Le regard de reproche d’Elulu n’eut pas d’effet notable sur Shuukin.

« Je ne suis peut-être pas au mieux de ma forme, mais mon corps fonctionne encore. Je dois donc continuer à m’entraîner jusqu’à ce que je ne puisse plus bouger, sinon cela donnerait une mauvaise image de moi en tant que guerrier. »

« Assois-toi, s’il te plaît ! »

Elulu fit asseoir Shuukin et déposa un plateau contenant du gruau sur ses genoux.

« C’est l’heure du repas ! Mange, s’il te plaît ! »

« Oh, d’accord. Je comprends. »

Apparemment intimidé par son intensité, Shuukin mangea son gruau. Sous ses yeux, Elulu soupira, un regard triste dans les yeux.

« Seigneur Shuukin… Comment peux-tu être si plein d’énergie ? »

« Mmph… Hmm ? Qu’est-ce que tu veux dire ? » demanda-t-il entre deux bouchées.

« Lorsque les guerriers sont victimes de la malédiction du Roi des esprits… la plupart d’entre eux désespèrent. Au moment où ils l’attrapent, ils voient les choses en face et abandonnent tout… Certains mettent même fin à leurs jours le même jour… Attends, je crois que je ne suis pas en position de dire ça. »

« Princesse Elulu ? »

« Si on vous avait parlé de cette maladie plus tôt, alors peut-être… »

Elulu s’était repliée sur elle-même avec regret. À cette vue, Shuukin secoua la tête.

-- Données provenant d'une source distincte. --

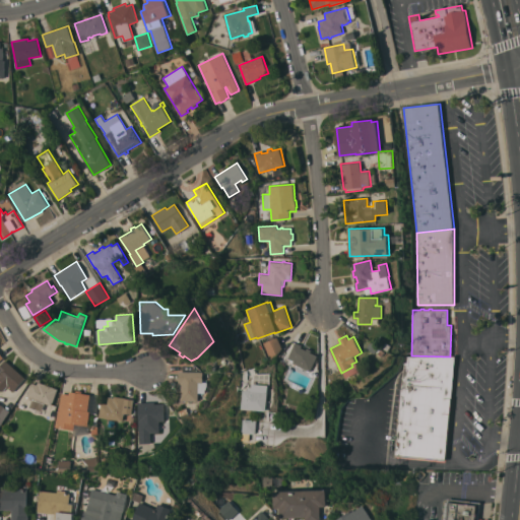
[(277,337),(282,348),(277,354),(271,359),(263,343),(277,337)]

« Ce n’est pas de ta faute, n’est-ce pas ? Personne ne sait ce qui cause la maladie, donc personne ne savait que nous pouvions aussi l’attraper sur l’île Père. »

« M-Mais quand même… »

« Je ne peux m’en prendre qu’à moi-même. Après toutes les victoires que j’ai remportées sous les ordres du seigneur Fuuga, je me suis tellement reposé sur mes lauriers que je n’ai pas vu l’énorme piège qui se trouvait à mes pieds. On ne sait jamais où les pièges se cachent dans cette vie. C’est une bonne leçon. »

En l’entendant dire cela, Elulu le regarda avec surprise, puis de l’envie.

« Tu es si fort, Seigneur Shuukin… »

« Ce n’est pas vrai… »

« Non, tu es vraiment fort. Comment peux-tu avoir le cœur aussi solide malgré ta maladie ? »

« Hrmm... » Shuukin croisa les bras en réfléchissant, une cuillère en bois pendue à sa bouche. Après quelques secondes, il répondit : « C’est… probablement parce que je ne pense pas que ce soit la fin. »

Les yeux d’Elulu s’écarquillèrent. « Hein ? »

« Jette un coup d’œil au message qui se trouve là. » Shuukin fit un signe de tête vers la table de nuit.

« Qu’est-ce que c’est ? »

« Une lettre de Lord Fuuga. »

« De la part de Sire Fuuga ? Puis-je la lire ? »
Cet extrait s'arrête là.